:: The task ::
Although the entries contain pictures, only their text goes into the copy, set down exactly.

:: Data listing ::
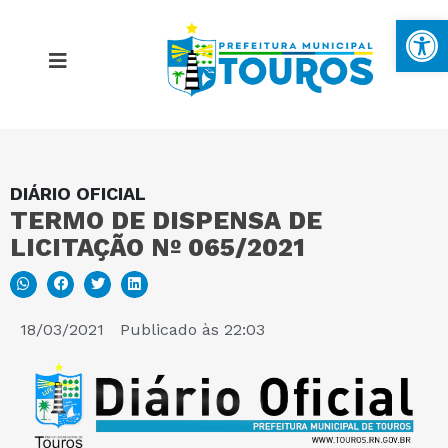
Ba
DIÁRIO OFICIAL
MAPA DO SITE
TERMO DE DISPENSA DE
LICITAÇÃO Nº 065/2021
PORTAL DA TRANSPARÊNCIA
E-SIC
18/03/2021
Publicado às
22:03
PERGUNTAS FREQUENTES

:: Output for this task ::
Ba
DIÁRIO OFICIAL
MAPA DO SITE
TERMO DE DISPENSA DE
LICITAÇÃO Nº 065/2021
PORTAL DA TRANSPARÊNCIA
E-SIC
18/03/2021
Publicado às
22:03
PERGUNTAS FREQUENTES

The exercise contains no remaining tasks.